Western Wetland Flora
Field Office Guide to Plant Species
Agoseris aurantiaca (Hook.) Greene
- Family: Composite (Compositae)
- Flowering: June-August
- Field Marks: The solitary burnt orange flower heads have only ray flowers. The flowers fade to pink or purple as they dry out. There is milky sap present.
- Habitat: Wet meadows and fields.
- Habit: Perennial herb with a thickened rootstock.
- Stems: Aerial stem bears only a flower head, up to 1 1/2 feet tall, hairy, particularly just beneath the head; milky sap present.
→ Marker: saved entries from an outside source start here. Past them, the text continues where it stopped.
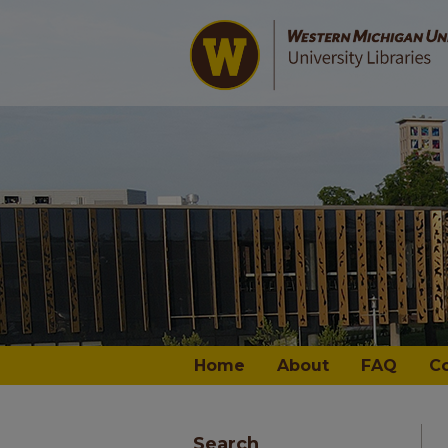
Home
About
FAQ
C
Search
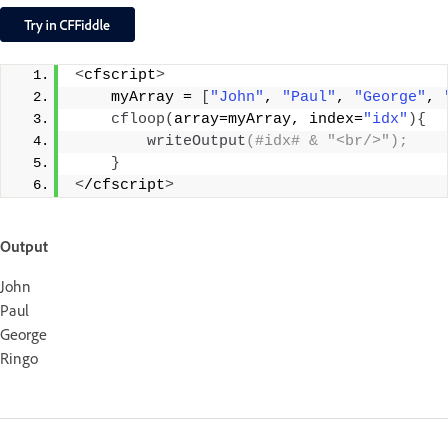
<
cfscript
>
    myArray = 
[
"John"
, 
"Paul"
, 
"George"
, 
cfloop
(
array=myArray, index=
"idx"
){
writeOutput
(#idx# & "<br/>");
}
<
/cfscript
>
Output
John
Paul
George
Ringo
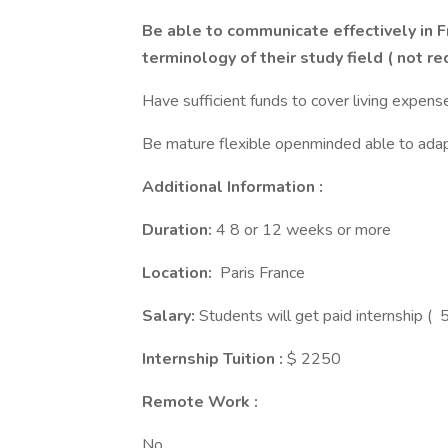
Be able to communicate effectively in F
terminology of their study field ( not re
Have sufficient funds to cover living expens
Be mature flexible openminded able to adapt
Additional Information :
Duration:
4 8 or 12 weeks or more
Location:
Paris France
Salary:
Students will get paid internship (
Internship Tuition :
$ 2250
Remote Work :
No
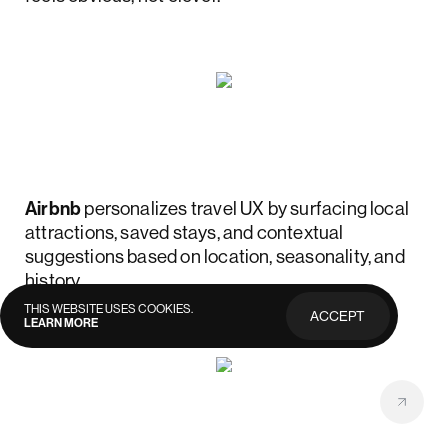
Airbnb
personalizes travel UX by surfacing local
attractions, saved stays, and contextual
suggestions based on location, seasonality, and
history.
THIS WEBSITE USES COOKIES.
ACCEPT
LEARN MORE
PRIVACY
POLICY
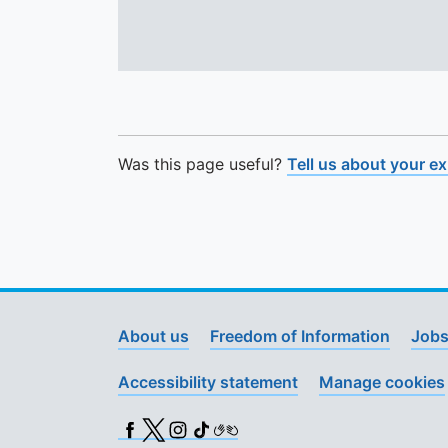
Was this page useful?
Tell us about your e
About us
Freedom of Information
Jobs
Accessibility statement
Manage cookies
Facebook
X (Twitter)
Instagram
TikTok
BSL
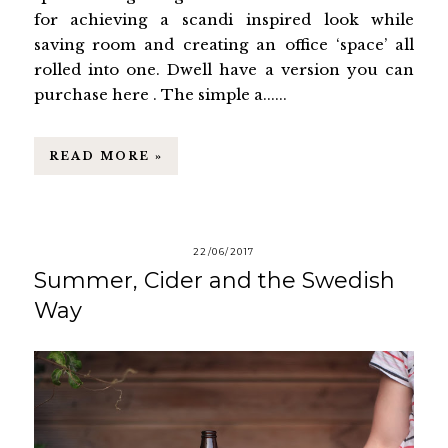
for achieving a scandi inspired look while
saving room and creating an office ‘space’ all
rolled into one. Dwell have a version you can
purchase here . The simple a......
READ MORE »
22/06/2017
Summer, Cider and the Swedish
Way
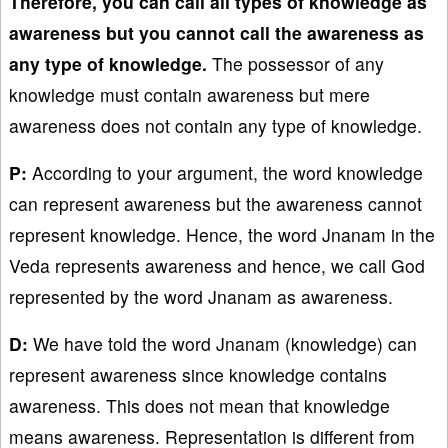
Therefore, you can call all types of knowledge as
awareness but you cannot call the awareness as
any type of knowledge.
The possessor of any
knowledge must contain awareness but mere
awareness does not contain any type of knowledge.
P:
According to your argument, the word knowledge
can represent awareness but the awareness cannot
represent knowledge. Hence, the word Jnanam in the
Veda represents awareness and hence, we call God
represented by the word Jnanam as awareness.
D:
We have told the word Jnanam (knowledge) can
represent awareness since knowledge contains
awareness. This does not mean that knowledge
means awareness. Representation is different from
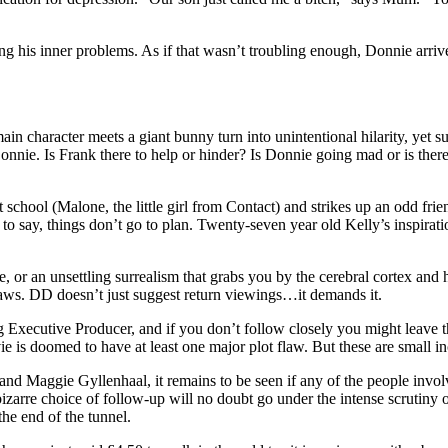
ing his inner problems. As if that wasn’t troubling enough, Donnie arri
n character meets a giant bunny turn into unintentional hilarity, yet su
Donnie. Is Frank there to help or hinder? Is Donnie going mad or is ther
 school (Malone, the little girl from Contact) and strikes up an odd fr
s to say, things don’t go to plan. Twenty-seven year old Kelly’s inspi
e, or an unsettling surrealism that grabs you by the cerebral cortex and
flaws. DD doesn’t just suggest return viewings…it demands it.
ng Executive Producer, and if you don’t follow closely you might leav
is doomed to have at least one major plot flaw. But these are small inco
 and Maggie Gyllenhaal, it remains to be seen if any of the people invo
bizarre choice of follow-up will no doubt go under the intense scrutiny 
he end of the tunnel.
- Leaves: All basal, simple or with a few jagged segments, lanceolate to oblong, up to 10 inches long, pointed at the tip, tapering to the base, more or less smooth except for the hairy midvein; milky sap present.
- Flowers: Crowded into solitary heads 3/4-1 inch across, consisting only of burnt orange ray flowers; each head subtended by several oblong to lanceolate, pointed bracts.
- Sepals: 0.
- Petals: 5, united to form burnt orange ray flowers 1/4-1/2 inch long.
- Stamens: 5.
- Pistils: Ovary inferior.
- Fruits: Achenes linear, 1/6-1/3 inch long, strongly ribbed, tapering to a slender beak, with a tuft of soft hairs at the tip of the beak.